My high school years were turbulent, and there were many times when my behavior was outright humiliating. Like when a girlfriend and I — bored and wielding Sharpies — graffitied the entire ceiling of my first car with colorful phrases like “no war but the class war” and doodles of dicks and daisies. Dad took away my driving privileges for two months after that stunt.
Or the night when Dad went into a closet in the basement looking for his winter hunting clothes and discovered a gravestone that read DAD. My bandmates and I thought it would look “punk as fuck” as a prop on stage at the next Atomic Snotrockets concert. The following day, a yellow sticky note was affixed to my bedroom door: “Son, no questions asked. Get RID of the headstone! — Dad”.
Then there was my cricket farm, nipple piercings, screamcore rehearsals in the basement… Maybe it was the Hail Mary of redemption, but the hope of winning Dad’s pride held extra sway over my decision. The next day, I walked with urgency back to the recruiters’ offices, hoping the Marine had the day off.
He did. I proceeded to the Navy recruitment office. I asked the sailor behind the desk if neck tattoos were allowed in the Navy. He dropped a half-eaten Big Mac onto his paperwork-strewn desk and slid it away. Let me take a look, he said. As he approached me, I could see greasy thumbprints smearing his spectacles. That? That’s nothing. Your shirt collar would hide most of it. He wiped his hands on his wrinkled uniform pants. Take a seat, young man. You ever heard of the ASVAB?
A few days after taking the military entrance exam, the recruiter called me up. Congratulations. You did well enough on the ASVAB to be a Nuke if that’s what you want. I had no clue what that meant or what I wanted. I said yes.
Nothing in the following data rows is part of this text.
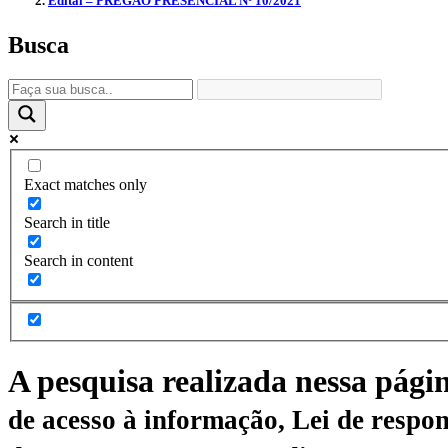
Edital – PREGÃO PRESENCIAL Nº 10/2021
Busca
Exact matches only
Search in title
Search in content
A pesquisa realizada nessa pági
de acesso à informação, Lei de respon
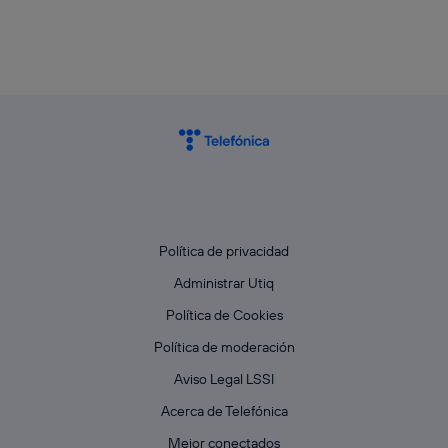
Política de privacidad
Administrar Utiq
Política de Cookies
Política de moderación
Aviso Legal LSSI
Acerca de Telefónica
Mejor conectados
He told me the next step was enlistment. As soon as next week, I could raise my right hand, swearing an oath to support and defend the Constitution of the United States. He asked me to think about it.
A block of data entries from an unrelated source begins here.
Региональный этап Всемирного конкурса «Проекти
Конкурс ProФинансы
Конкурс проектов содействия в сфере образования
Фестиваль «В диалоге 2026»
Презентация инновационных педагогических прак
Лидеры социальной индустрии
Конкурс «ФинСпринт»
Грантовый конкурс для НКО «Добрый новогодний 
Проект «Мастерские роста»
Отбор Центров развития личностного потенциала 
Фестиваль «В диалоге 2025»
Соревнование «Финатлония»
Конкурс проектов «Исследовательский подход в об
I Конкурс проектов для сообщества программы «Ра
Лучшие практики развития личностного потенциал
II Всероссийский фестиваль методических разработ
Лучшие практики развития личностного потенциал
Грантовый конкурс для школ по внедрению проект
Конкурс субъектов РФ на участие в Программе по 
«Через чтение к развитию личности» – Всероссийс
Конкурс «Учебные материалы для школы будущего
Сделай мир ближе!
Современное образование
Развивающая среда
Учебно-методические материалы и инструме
I thought about it. I didn’t discuss it with anyone else. My future started to crystalize over the next few days. I could leave North Dakota. I could have money for college, and since I didn’t know what I wanted to major in, I’d have time to think about it. I could continue the family military tradition. Dad might be proud of me.
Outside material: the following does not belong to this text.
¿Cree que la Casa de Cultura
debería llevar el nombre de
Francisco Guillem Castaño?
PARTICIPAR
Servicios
So there I was, calling to give Dad the news, rather than just driving a mile and a half to the house.
Well, Dad, I just wanted to tell you…that I’m enlisting in the Navy next week. Silence. I pressed my ear to the receiver. Had he hung up?
Dad…?
Uh, say that again, Son? To hell are you talking about?
I told him the whole story about first meeting the Marine recruiter and getting rejected. Thinking about it, going back, speaking with the Navy recruiter, and taking the ASVAB. I told him it made sense since I would get good experience and money for college. I didn’t tell him about the pride.
Have you told your mother yet?
No, Dad, I thought you could break the news to her.
Oh yah, he laughed. Thanks a lot! I couldn’t read him. I should have just gone over to the house. Well, Son, I never thought I’d live to see the day where you joined the military, but I always thought if you ever did enlist, God help you if you joined the Marines. Pick the Navy or Air Force. They don’t do a goddamn thing anyway. Safer.
I laughed. Yeah, I guess.
Well, you comin over for supper on Sunday?
Yeah, Dad, I’ll be there.
Ok then.
I hung up the phone, sat on the corner of my futon, and cried.